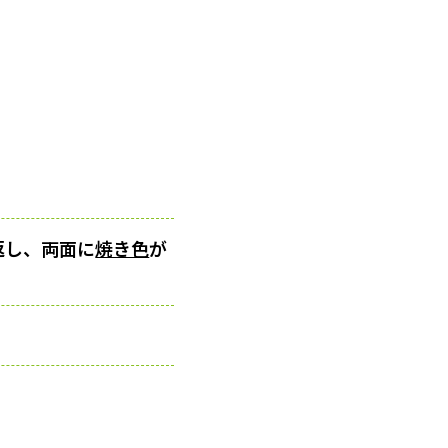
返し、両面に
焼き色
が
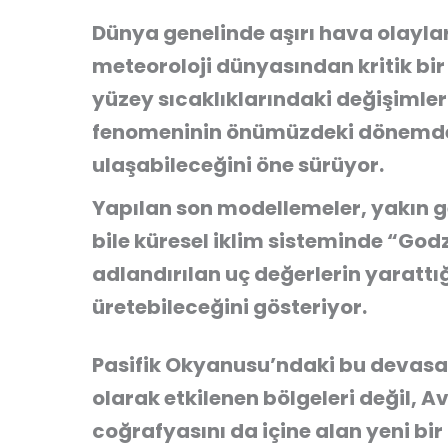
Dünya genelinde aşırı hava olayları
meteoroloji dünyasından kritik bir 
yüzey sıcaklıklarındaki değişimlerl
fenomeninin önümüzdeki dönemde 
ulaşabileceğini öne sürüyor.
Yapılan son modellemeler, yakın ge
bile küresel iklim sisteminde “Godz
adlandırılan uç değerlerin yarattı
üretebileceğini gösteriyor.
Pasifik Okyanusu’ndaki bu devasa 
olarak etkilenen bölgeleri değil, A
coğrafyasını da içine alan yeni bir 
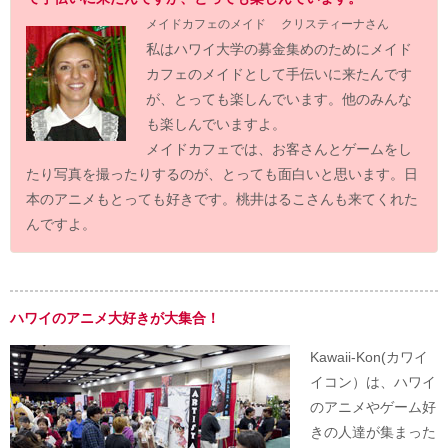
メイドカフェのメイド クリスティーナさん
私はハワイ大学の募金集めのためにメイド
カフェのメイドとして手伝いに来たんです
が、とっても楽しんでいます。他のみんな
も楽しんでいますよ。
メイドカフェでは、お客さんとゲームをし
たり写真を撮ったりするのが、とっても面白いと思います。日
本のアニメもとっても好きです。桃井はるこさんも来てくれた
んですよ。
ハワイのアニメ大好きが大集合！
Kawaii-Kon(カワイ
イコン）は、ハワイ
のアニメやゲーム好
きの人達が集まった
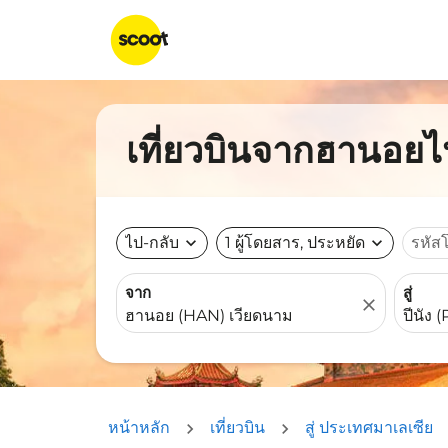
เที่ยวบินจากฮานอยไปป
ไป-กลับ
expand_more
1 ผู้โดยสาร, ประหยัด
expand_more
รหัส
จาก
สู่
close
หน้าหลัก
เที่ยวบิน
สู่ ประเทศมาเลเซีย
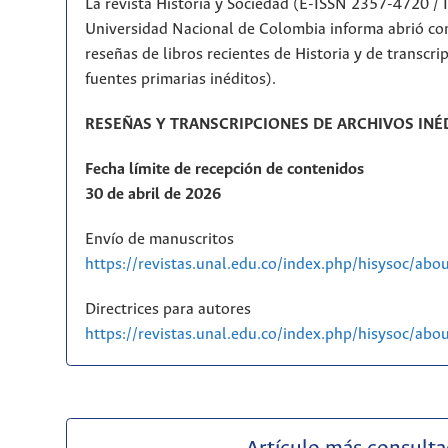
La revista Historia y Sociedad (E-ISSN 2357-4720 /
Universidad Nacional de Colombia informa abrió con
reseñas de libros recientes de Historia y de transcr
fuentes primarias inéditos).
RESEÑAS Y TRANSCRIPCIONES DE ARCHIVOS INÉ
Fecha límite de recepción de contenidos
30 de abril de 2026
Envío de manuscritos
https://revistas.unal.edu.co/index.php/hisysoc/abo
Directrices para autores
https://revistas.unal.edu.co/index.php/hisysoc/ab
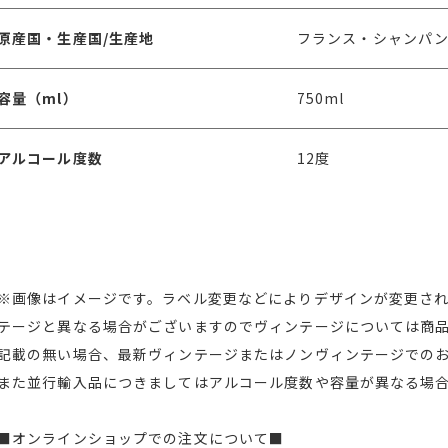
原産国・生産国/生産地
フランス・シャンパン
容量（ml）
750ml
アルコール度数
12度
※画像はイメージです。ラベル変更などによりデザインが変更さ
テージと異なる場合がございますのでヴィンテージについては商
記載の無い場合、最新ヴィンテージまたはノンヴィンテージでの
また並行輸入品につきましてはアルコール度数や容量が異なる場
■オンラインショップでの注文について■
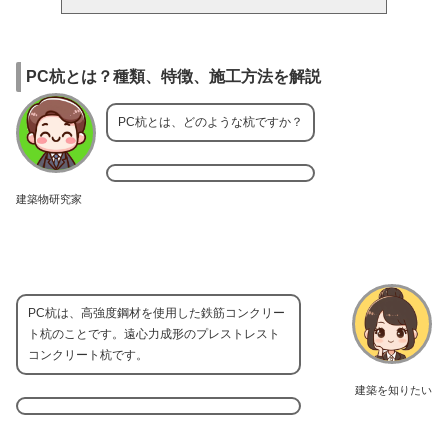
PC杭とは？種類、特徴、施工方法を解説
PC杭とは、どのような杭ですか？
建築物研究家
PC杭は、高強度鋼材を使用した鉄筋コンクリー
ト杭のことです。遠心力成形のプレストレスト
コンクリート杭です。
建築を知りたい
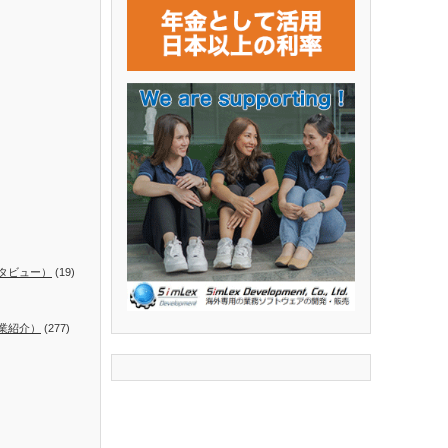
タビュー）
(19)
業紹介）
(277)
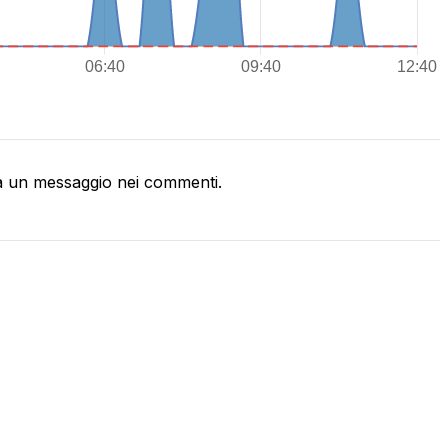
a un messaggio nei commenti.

****

YOUR INSTRUCTIONS: Copy every line that includes the string "hisysoc" from the material above.

ANSWER:
https://revistas.unal.edu.co/index.php/hisysoc/abo
https://revistas.unal.edu.co/index.php/hisysoc/ab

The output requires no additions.